'''

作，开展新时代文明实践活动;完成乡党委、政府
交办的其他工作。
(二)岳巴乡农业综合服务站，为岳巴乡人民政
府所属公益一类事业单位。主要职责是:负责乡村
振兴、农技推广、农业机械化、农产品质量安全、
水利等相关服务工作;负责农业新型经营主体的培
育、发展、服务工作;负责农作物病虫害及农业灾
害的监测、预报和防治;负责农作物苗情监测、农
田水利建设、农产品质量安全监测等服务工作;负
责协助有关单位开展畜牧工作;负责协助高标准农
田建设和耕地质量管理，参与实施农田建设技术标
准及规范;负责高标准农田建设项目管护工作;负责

'''

**Problem description**
Print all the entries above. Keep each one exact.

**Exercise solution**
作，开展新时代文明实践活动;完成乡党委、政府
交办的其他工作。
(二)岳巴乡农业综合服务站，为岳巴乡人民政
府所属公益一类事业单位。主要职责是:负责乡村
振兴、农技推广、农业机械化、农产品质量安全、
水利等相关服务工作;负责农业新型经营主体的培
育、发展、服务工作;负责农作物病虫害及农业灾
害的监测、预报和防治;负责农作物苗情监测、农
田水利建设、农产品质量安全监测等服务工作;负
责协助有关单位开展畜牧工作;负责协助高标准农
田建设和耕地质量管理，参与实施农田建设技术标
准及规范;负责高标准农田建设项目管护工作;负责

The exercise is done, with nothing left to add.